If you use an Application which should run everywhere and its not low-level, use Qt with its QThreads and QThreadPool
Its 100% the same on all operating systems
You need much less code
If you write an "low-level" application i recommend to split your applications into backends and frontends and write a own backend for each OS and use the library which will do the least problems.

How make a threading mechanism in C++?

I know there are some threading libraries for C++, like Pthread, Boost etc out there, but how are they working? There must be an implementation of the logic somewhere.
Let's say that I would like to write my own threading mechanism in C++, not using any library, how would I start? What should I have in mind when writing it?
You'd directly call the underlying API calls in the operating system. For example, CreateThread. Naturally, this is cumbersome and platform-specific, which is why we like to use portable C++ threading libraries...
In C++98/03, there is no notion of a "thread", so the question cannot be answered within the language. In C++11, the answer is to use <thread>.
On the implementation side, threading is an operating system feature. The operating system already has to schedule multiple processes (i.e. separate programs), and a multi-threading OS adds to that the ability to schedule multiple threads within one process. A the very heart, the OS may or may not take advantage of having physically more than one CPU (though that also applies to simple multi-processing; and conversely you can schedule multiple threads on a single CPU). At the heart of the programming, you will need hardware support for synchronisation primitives like atomic read/writes and atomic compare-and-swap to implement correct memory access. (This is not needed for only multi-processing, because separate processes have distinct memory; although it will be needed by the OS itself if there are multiple physical CPUs in use.)
Well, you need something which is able to run several threads.
If you are working on developing an operating system kernel on the bare metal, I think that current multi-core processors have only one core working after their power-on reset. Even the BIOS on most PCs probably keep only one core working (and the other cores idle). So you'll need to write (assembly, non-portable) code to start other cores.

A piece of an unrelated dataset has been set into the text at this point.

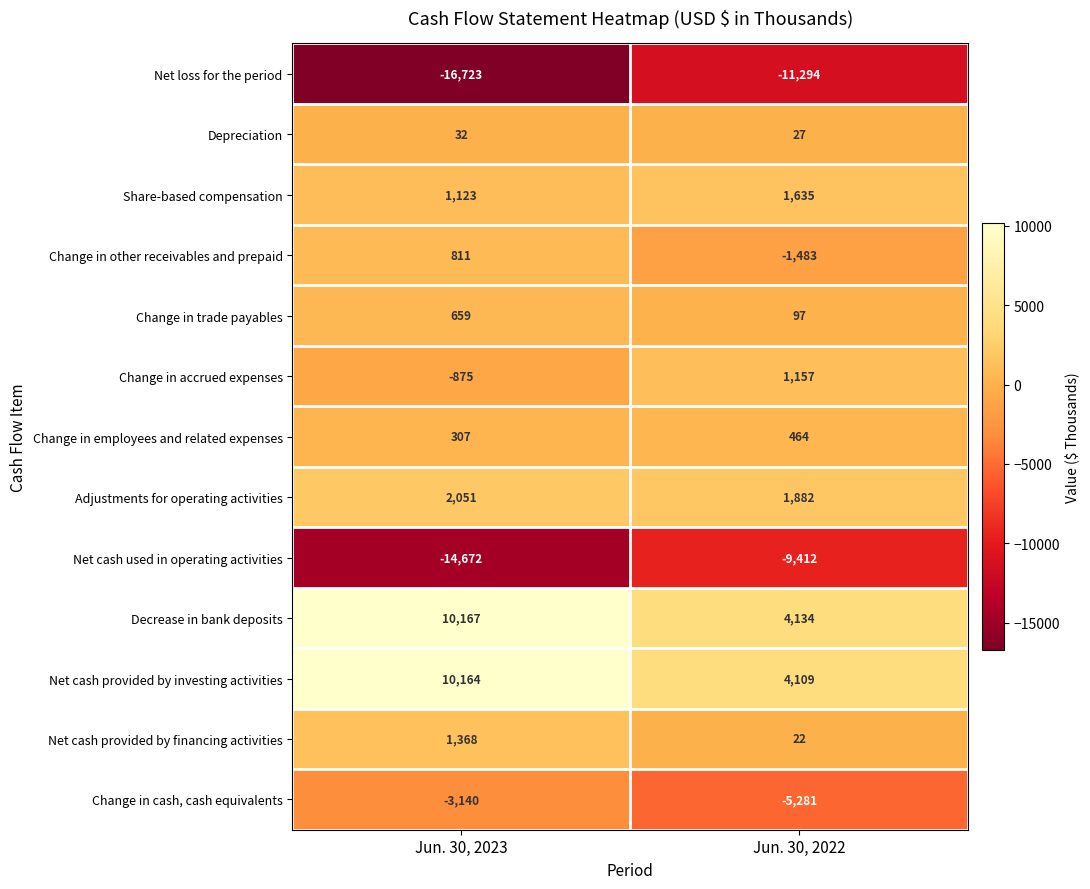

At which category is the sum across all series the highest?

Jun. 30, 2023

And (as James reminded you), most of the time you are using some operating system kernel. For instance, on Linux (I don't know about Windows), threads are known by the kernel (because the tasks it is scheduling are threads) and they need to be initiated by the Linux clone(2) system call.
Often, kernel threads are quite heavy, and the system has a library (NPTL for Linux Posix threads) which may use fewer kernel threads than user threads (actually Linux NPTL is a 1:1 mapping between kernel and user threads, but on some other systems, like probably Solaris, things are different).
You can't write your own threading mechanism, unless you mean pseudo-threads like co-routines and not actual concurrently executing threads. This is because the fundamental thread mechanism is defined by the kernel and you can't change it nor implement your own. Any library you write must fall back, eventually, to the operating system.